Records for this task
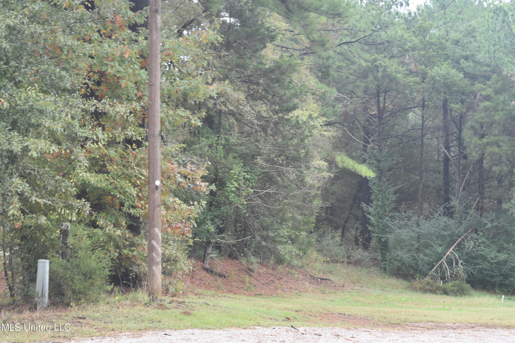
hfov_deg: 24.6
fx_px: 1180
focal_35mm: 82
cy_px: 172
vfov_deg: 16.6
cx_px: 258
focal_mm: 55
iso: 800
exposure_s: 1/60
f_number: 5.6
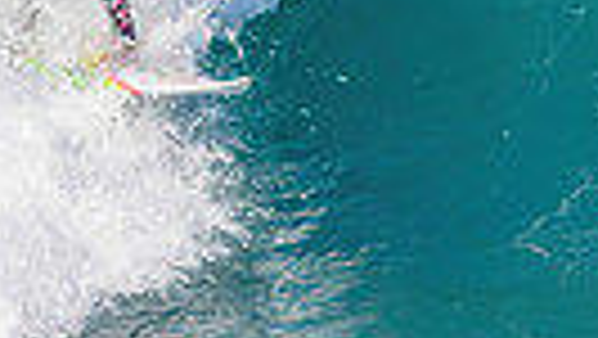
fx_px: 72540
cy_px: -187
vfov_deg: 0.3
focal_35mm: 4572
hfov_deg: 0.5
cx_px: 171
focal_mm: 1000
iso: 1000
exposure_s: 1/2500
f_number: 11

Required work
Exact repetition of all the records is required, with the pictures excluded.

Final answer
hfov_deg: 24.6
fx_px: 1180
focal_35mm: 82
cy_px: 172
vfov_deg: 16.6
cx_px: 258
focal_mm: 55
iso: 800
exposure_s: 1/60
f_number: 5.6
fx_px: 72540
cy_px: -187
vfov_deg: 0.3
focal_35mm: 4572
hfov_deg: 0.5
cx_px: 171
focal_mm: 1000
iso: 1000
exposure_s: 1/2500
f_number: 11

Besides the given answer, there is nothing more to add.